Wood T F, Rose D M, Chung M, Allegra D P, Foshag L J, Bilchik A J
Department of Surgical Oncology, John Wayne Cancer Institute, Santa Monica, California 90404, USA.
Ann Surg Oncol. 2000 Sep;7(8):593-600. doi: 10.1007/BF02725339.
Radiofrequency ablation (RFA) is increasingly used for the local destruction of unresectable hepatic malignancies.
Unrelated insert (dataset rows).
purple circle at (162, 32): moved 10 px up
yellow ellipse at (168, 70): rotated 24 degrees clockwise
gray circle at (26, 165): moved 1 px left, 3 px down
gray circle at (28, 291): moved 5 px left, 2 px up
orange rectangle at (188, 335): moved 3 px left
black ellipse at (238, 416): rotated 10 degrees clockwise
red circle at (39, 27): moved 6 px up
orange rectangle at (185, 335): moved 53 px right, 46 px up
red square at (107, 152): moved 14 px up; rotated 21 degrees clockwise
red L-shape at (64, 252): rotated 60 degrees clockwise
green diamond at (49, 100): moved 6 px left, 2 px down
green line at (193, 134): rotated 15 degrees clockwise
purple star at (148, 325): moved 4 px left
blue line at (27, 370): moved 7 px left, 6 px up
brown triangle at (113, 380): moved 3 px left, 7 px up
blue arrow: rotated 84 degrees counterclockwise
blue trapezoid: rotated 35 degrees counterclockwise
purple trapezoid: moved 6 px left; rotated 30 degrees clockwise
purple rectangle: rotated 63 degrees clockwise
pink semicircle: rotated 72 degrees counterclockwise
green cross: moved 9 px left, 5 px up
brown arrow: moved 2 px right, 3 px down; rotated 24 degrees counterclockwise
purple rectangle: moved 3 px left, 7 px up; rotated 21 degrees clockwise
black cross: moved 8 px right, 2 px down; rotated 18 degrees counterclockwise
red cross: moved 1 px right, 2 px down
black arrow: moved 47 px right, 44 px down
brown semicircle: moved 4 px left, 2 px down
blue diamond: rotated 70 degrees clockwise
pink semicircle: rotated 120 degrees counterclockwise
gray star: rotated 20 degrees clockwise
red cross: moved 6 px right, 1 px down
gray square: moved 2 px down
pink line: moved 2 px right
There is little information on its optimal approach or potential complications.
Since late 1997, we have undertaken 91 RFA procedures to ablate 231 unresectable primary or metastatic liver tumors in 84 patients. RFA was performed via celiotomy (n = 39), laparoscopy (n = 27), or a percutaneous approach (n = 25). Patients were followed with spiral computed tomographic (CT) scans at 1 to 2 weeks postprocedure and then every 3 months for 2 years.
Intraoperative ultrasound (IOUS) detected intrahepatic disease not evident on the preoperative scans of 25 of 66 patients (38%) undergoing RFA via celiotomy or laparoscopy. In 38 of 84 patients (45%), RFA was combined with resection or cryosurgical ablation (CSA), or both. RFA was used to treat an average of 2.8 lesions per patient, and the median size of treated lesions was 2 cm (range, 0.3-9 cm). The average hospital stay was 3.6 days overall (1.8 days for percutaneous and laparoscopic cases). Ten patients underwent a second RFA procedure (sequential ablations) and, in one case, a third RFA procedure for large (one patient), progressive (seven patients), and/or recurrent (three patients) lesions. Seven (8%) patients had complications: one skin burn; one postoperative hemorrhage; two simple hepatic abscesses; one hepatic abscess associated with diaphragmatic heat necrosis following sequential percutaneous ablations of a large lesion; one postoperative myocardial infarction; and one liver failure. There were three deaths, one (1%) of which was directly related to the RFA procedure. Three of the complications, including one RFA-related death, occurred after percutaneous RFA. At a median follow-up of 9 months (range, 1-27 months), 15 patients (18%) had recurrences at an RFA site, and 36 patients (43%) remained clinically free of disease.
Celiotomy or laparoscopic approaches are preferred for RFA because they allow IOUS, which may demonstrate occult hepatic disease. Operative RFA also allows concomitant resection, CSA, or placement of a hepatic artery infusion pump, and isolation of the liver from adjacent organs. Percutaneous RFA should be reserved for patients at high risk for anesthesia, those with recurrent or progressive lesions, and those with smaller lesions sufficiently isolated from adjacent organs. Complications may be minimized when these approaches are applied selectively.
射频消融术(RFA)越来越多地用于不可切除肝脏恶性肿瘤的局部毁损。关于其最佳方法或潜在并发症的信息很少。
自1997年末以来,我们已进行了91例RFA手术,以消融84例患者的231个不可切除的原发性或转移性肝肿瘤。RFA通过剖腹术(n = 39)、腹腔镜检查(n = 27)或经皮途径(n = 25)进行。术后1至2周用螺旋计算机断层扫描(CT)对患者进行随访,然后每3个月随访1次,共2年。
术中超声(IOUS)在66例通过剖腹术或腹腔镜检查接受RFA的患者中的25例(38%)术前扫描未显示的肝内疾病。84例患者中的38例(45%),RFA与切除术或冷冻消融术(CSA)或两者联合应用。RFA平均用于治疗每位患者2.8个病灶,治疗病灶的中位大小为2 cm(范围0.3 - 9 cm)。总体平均住院时间为3.6天(经皮和腹腔镜病例为1.8天)。10例患者接受了第二次RFA手术(序贯消融),1例患者因病灶大(1例)、进展性(7例)和/或复发性(3例)接受了第三次RFA手术。7例(8%)患者出现并发症:1例皮肤烧伤;1例术后出血;2例单纯肝脓肿;1例在对大病灶进行序贯经皮消融后出现与膈热坏死相关的肝脓肿;1例术后心肌梗死;1例肝功能衰竭。有3例死亡,其中1例(1%)与RFA手术直接相关。3例并发症,包括1例与RFA相关的死亡,发生在经皮RFA后。中位随访9个月(范围1 - 27个月)时,15例患者(18%)在RFA部位复发,36例患者(43%)临床上无疾病。
RFA首选剖腹术或腹腔镜检查方法,因为它们允许使用IOUS,这可能显示隐匿性肝病。手术RFA还允许同时进行切除术、CSA或放置肝动脉灌注泵,并将肝脏与相邻器官隔离。经皮RFA应保留给麻醉风险高的患者、有复发或进展性病灶的患者以及病灶较小且与相邻器官充分隔离的患者。选择性应用这些方法可将并发症降至最低。